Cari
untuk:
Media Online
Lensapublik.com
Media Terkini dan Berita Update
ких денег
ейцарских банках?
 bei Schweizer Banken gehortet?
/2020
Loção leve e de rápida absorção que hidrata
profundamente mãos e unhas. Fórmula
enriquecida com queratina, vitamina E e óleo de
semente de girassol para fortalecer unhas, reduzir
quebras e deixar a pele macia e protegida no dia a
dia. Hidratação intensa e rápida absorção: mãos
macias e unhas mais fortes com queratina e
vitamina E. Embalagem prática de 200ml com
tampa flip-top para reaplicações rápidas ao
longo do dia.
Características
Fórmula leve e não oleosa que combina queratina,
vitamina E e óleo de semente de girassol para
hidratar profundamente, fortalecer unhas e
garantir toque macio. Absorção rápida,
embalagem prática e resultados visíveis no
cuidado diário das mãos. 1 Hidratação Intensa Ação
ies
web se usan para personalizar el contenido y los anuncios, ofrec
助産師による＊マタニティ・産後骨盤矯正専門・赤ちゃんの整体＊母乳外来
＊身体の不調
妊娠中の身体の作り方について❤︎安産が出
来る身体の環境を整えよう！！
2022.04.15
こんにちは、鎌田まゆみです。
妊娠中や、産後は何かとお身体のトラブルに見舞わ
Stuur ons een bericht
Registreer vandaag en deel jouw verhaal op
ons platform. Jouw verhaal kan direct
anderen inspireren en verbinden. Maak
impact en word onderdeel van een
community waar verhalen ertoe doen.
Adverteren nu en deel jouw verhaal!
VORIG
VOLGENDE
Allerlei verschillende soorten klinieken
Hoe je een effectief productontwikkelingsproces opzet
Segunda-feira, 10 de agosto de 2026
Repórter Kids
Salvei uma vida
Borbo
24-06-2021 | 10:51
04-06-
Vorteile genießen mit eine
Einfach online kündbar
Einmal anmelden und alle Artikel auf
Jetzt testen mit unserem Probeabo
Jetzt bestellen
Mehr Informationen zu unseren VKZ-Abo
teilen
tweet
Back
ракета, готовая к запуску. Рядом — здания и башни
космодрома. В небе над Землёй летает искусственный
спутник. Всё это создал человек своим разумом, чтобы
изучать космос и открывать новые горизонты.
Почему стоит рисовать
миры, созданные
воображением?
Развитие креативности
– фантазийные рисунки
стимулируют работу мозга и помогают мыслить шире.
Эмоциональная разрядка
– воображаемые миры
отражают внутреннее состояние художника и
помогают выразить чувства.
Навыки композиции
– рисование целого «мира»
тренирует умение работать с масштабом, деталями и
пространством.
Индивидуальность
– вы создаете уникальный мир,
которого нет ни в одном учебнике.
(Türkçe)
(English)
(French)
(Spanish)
* * *
* [THE PROBLEM]: Please write out the text of every item above, line for line, with no changes.

* [RESPONSE]:
Cari
untuk:
Media Online
Lensapublik.com
Media Terkini dan Berita Update
ких денег
ейцарских банках?
 bei Schweizer Banken gehortet?
/2020
Loção leve e de rápida absorção que hidrata
profundamente mãos e unhas. Fórmula
enriquecida com queratina, vitamina E e óleo de
semente de girassol para fortalecer unhas, reduzir
quebras e deixar a pele macia e protegida no dia a
dia. Hidratação intensa e rápida absorção: mãos
macias e unhas mais fortes com queratina e
vitamina E. Embalagem prática de 200ml com
tampa flip-top para reaplicações rápidas ao
longo do dia.
Características
Fórmula leve e não oleosa que combina queratina,
vitamina E e óleo de semente de girassol para
hidratar profundamente, fortalecer unhas e
garantir toque macio. Absorção rápida,
embalagem prática e resultados visíveis no
cuidado diário das mãos. 1 Hidratação Intensa Ação
ies
web se usan para personalizar el contenido y los anuncios, ofrec
助産師による＊マタニティ・産後骨盤矯正専門・赤ちゃんの整体＊母乳外来
＊身体の不調
妊娠中の身体の作り方について❤︎安産が出
来る身体の環境を整えよう！！
2022.04.15
こんにちは、鎌田まゆみです。
妊娠中や、産後は何かとお身体のトラブルに見舞わ
Stuur ons een bericht
Registreer vandaag en deel jouw verhaal op
ons platform. Jouw verhaal kan direct
anderen inspireren en verbinden. Maak
impact en word onderdeel van een
community waar verhalen ertoe doen.
Adverteren nu en deel jouw verhaal!
VORIG
VOLGENDE
Allerlei verschillende soorten klinieken
Hoe je een effectief productontwikkelingsproces opzet
Segunda-feira, 10 de agosto de 2026
Repórter Kids
Salvei uma vida
Borbo
24-06-2021 | 10:51
04-06-
Vorteile genießen mit eine
Einfach online kündbar
Einmal anmelden und alle Artikel auf
Jetzt testen mit unserem Probeabo
Jetzt bestellen
Mehr Informationen zu unseren VKZ-Abo
teilen
tweet
Back
ракета, готовая к запуску. Рядом — здания и башни
космодрома. В небе над Землёй летает искусственный
спутник. Всё это создал человек своим разумом, чтобы
изучать космос и открывать новые горизонты.
Почему стоит рисовать
миры, созданные
воображением?
Развитие креативности
– фантазийные рисунки
стимулируют работу мозга и помогают мыслить шире.
Эмоциональная разрядка
– воображаемые миры
отражают внутреннее состояние художника и
помогают выразить чувства.
Навыки композиции
– рисование целого «мира»
тренирует умение работать с масштабом, деталями и
пространством.
Индивидуальность
– вы создаете уникальный мир,
которого нет ни в одном учебнике.
(Türkçe)
(English)
(French)
(Spanish)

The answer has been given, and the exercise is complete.